Action item - Recast the text lines of the listing below as a Markdown table with the columns "Row" and "Line," leaving out blank lines and the pictures.

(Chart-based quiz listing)
[Start of Attachment]

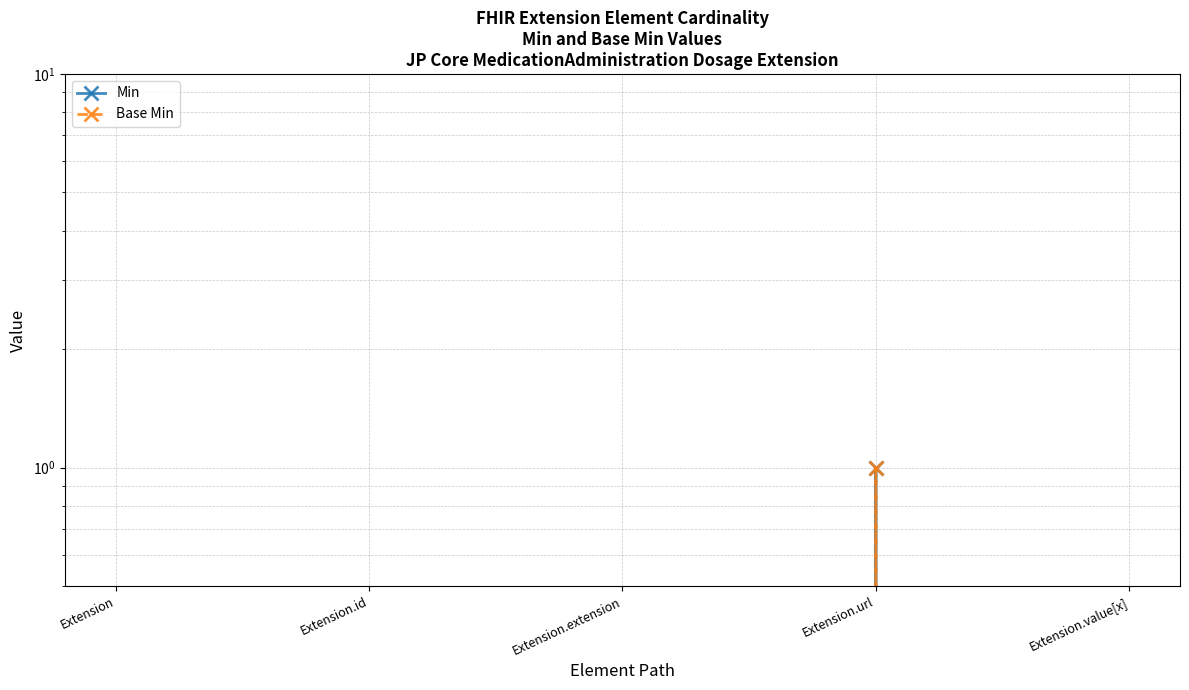

What is the total value across all series at Extension.url?

2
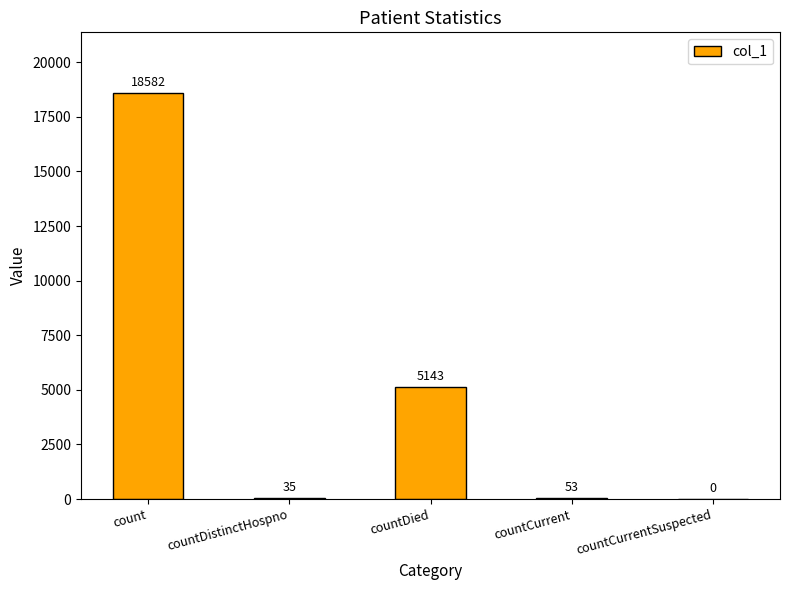

How many positive values are there?

4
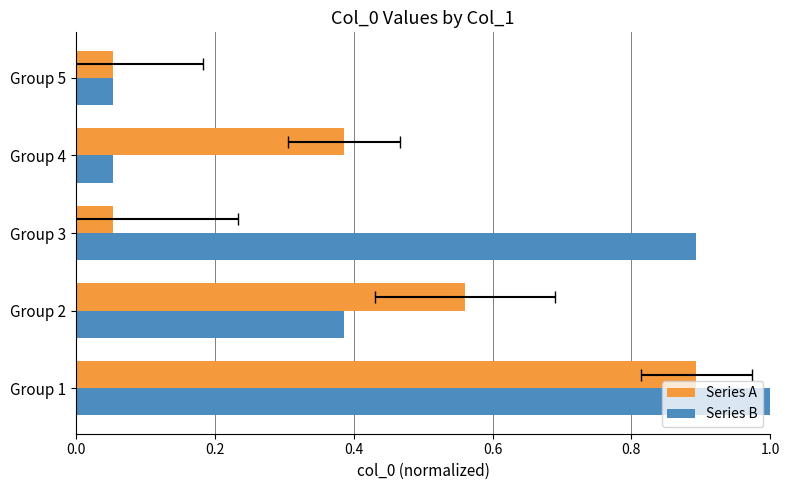

Which series has the largest range (max minus min)?

Series B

[End of Attachment]

Reply -
| Row | Line |
|---|---|
| 1 | What is the total value across all series at Extension.url? |
| 2 | 2 |
| 3 | How many positive values are there? |
| 4 | 4 |
| 5 | Which series has the largest range (max minus min)? |
| 6 | Series B |